The hog pen is a womb. Laden with sweet grass before the great emptying of 1944. Caress the runt like a yarn doll, remove feces, freshen vegetable feed, firm finger strokes and chat her up. The meat tastes poor inside stressed beasts. Homely names like Sally, Flo, and Hildy are cliché but comforting. Half-wits still bleed the same. Death comes to us all, but it is the lick of the salt, the Benjamins, the Johnson’s harvest festival, that we use to file sow under dispensable. Like dribbling juice boxes, the fluid never ends. Plump back fat, attractive side slabs, smoked, buttered, swallowed. Good morning out of one side of the mouth while grasping short legs. Goose bumped into eternal hot sauce, singes the stomach lining. Human meat is stringy. Tell that to a shark.
Borrowed bifocals earned him a gut wound sharpening knives on the strop. Get too close and whiff the whisky remains in black chin stubble. Wears the same hat every day of his life. Even at 2 am stumbling home from McHale’s he hatted his head and on the couch where he slept, there slept the hat. One second hand wool blazer. One mustard dolloped tie. Smokes he rolled himself spill out from forgotten pocket square real estate. Not one to shave to crave a close cheek. Always red bumps and then pain. The fathers all salesmen with heirloom time pieces. Clocks lost at the track. Back to selling the sharpest tools in the shed.
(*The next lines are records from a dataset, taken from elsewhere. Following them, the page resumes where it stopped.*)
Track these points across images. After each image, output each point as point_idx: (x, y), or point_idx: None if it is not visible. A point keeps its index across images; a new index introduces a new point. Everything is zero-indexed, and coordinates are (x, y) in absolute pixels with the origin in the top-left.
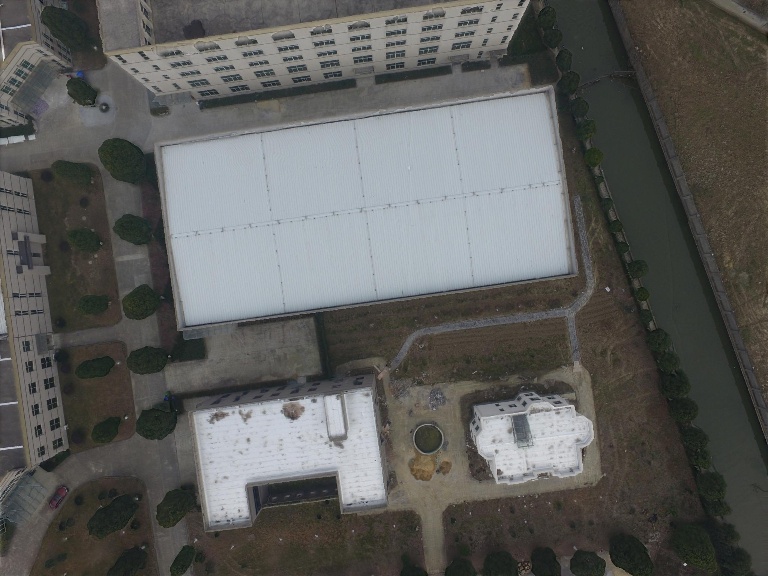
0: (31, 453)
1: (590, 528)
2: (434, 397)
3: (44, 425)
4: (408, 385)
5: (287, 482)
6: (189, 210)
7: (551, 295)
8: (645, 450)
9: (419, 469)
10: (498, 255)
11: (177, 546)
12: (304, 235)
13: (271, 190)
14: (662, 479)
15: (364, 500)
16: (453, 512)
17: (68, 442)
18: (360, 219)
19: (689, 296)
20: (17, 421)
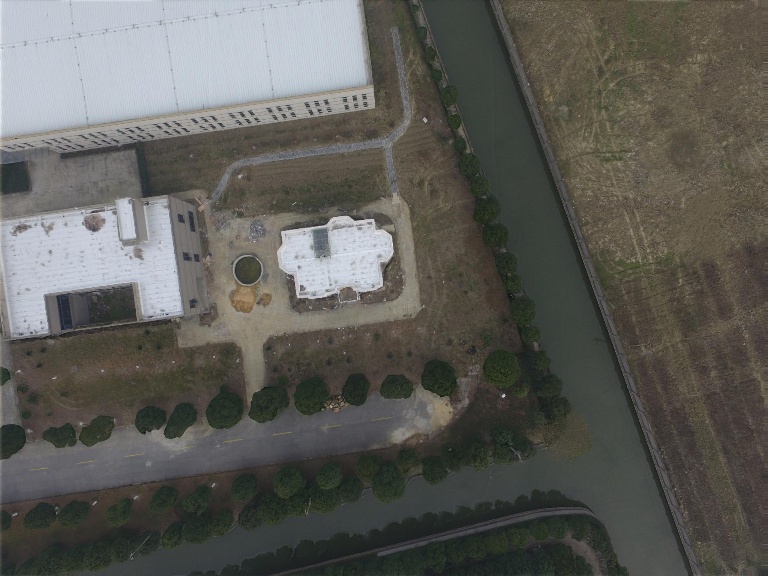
0: None
1: (409, 360)
2: (254, 229)
3: None
4: (229, 217)
5: (109, 314)
6: None
7: (369, 126)
8: (463, 281)
9: (239, 301)
10: (297, 68)
11: None
12: (105, 48)
13: (74, 4)
14: (480, 310)
15: (164, 312)
16: (273, 344)
17: None
18: (160, 32)
19: (515, 135)
20: None
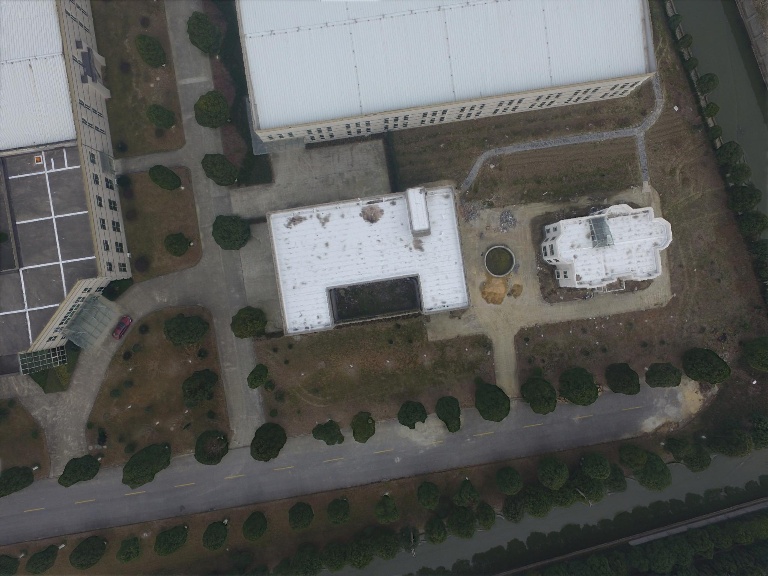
0: (101, 263)
1: (661, 348)
2: (505, 219)
3: (110, 243)
4: (478, 207)
5: (357, 308)
6: (263, 10)
7: (620, 114)
8: (714, 269)
9: (490, 292)
10: (576, 55)
11: (245, 376)
12: (381, 34)
13: None
14: (731, 298)
15: (445, 304)
16: (525, 335)
17: (131, 271)
18: (438, 18)
19: (752, 123)
20: (85, 231)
Door swings open at dusk every day or never and this (I am told) builds character in Arkansas. It’s lovely just to drink Earl Grey and breathe at the kitchen table let alone connect with yang energy. Speed bumps jolt the torso awake. The to-do list of briefcase, handshake, and bloodless kiss. Bodies are a business transaction, loan numbers paid in increments, monthly installments of feed and sliced flesh. Too many hands to handle. The hands fall short of touching. Wifely capabilities canned in jam jars hold tea cakes and sneers with a spoiled milk chaser. Seedless, rotten eggs turn in the fridge, grow legs, walk away, slam the porch door shut for all sepia toned generations to hear.
In looking at the picture of the sow for my poem "Farm to Table," (with the pig on the left and the meat on the right,) it seemed very much a "before and after" display to me. I thought of what went into caring for an animal and naming it and how it ends up -- on a plate, or a slab, or hung from a hook, not unlike how humans end up eventually, their bodies put through various poses. We are all broken down into parts.
For "We all need lots of fathers, parts one and two," the construction of the male faces really struck me. Even with glasses, different hair cuts, beards, no beards, hats, ties, etc, they all held a similar expression in the eyes. This seemingly far away yet penetrating glance made me think about men/ fathers throughout time. The issues surrounding imperfections, the idea of "providing," possible inattention to women and children, infertility, these exist in such a linear fashion through time- despite clothing and accessory change-ups. When I look at the one image of the man with glasses, and I will never forget this face, I see one hundred men.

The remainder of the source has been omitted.